▸ AUSGELESENE DATEN:
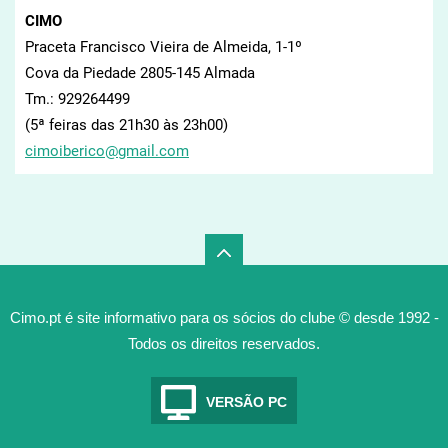
CIMO
Praceta Francisco Vieira de Almeida, 1-1º
Cova da Piedade 2805-145 Almada
Tm.: 929264499
(5ª feiras das 21h30 às 23h00)
cimoiber
ico@gmai
l.com
Cimo.pt é site informativo para os sócios do clube © desde 1992 -
Todos os direitos reservados.
VERSÃO PC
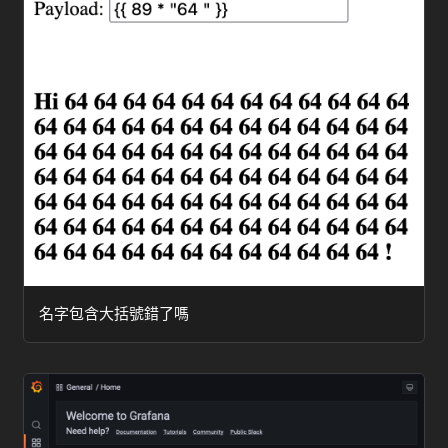
名字包含大括號錯了嗎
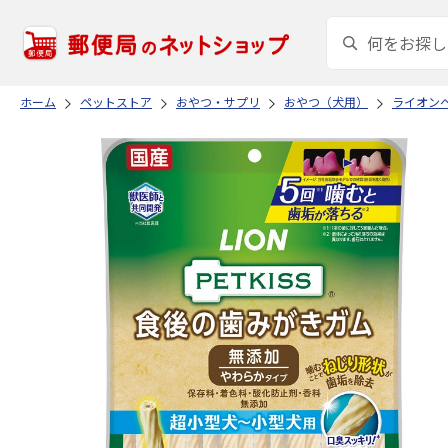
ホーム
ペットストア
おやつ・サプリ
おやつ（犬用）
ライオン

▸ AUFGABE:
Nenne nur die Anzahl der Zeilen in der Auflistung oben, in denen die Zeichenfolge "para" vorkommt. Groß- und Kleinschreibung zählt.

▸ ANTWORT ZUR AUFGABE:
1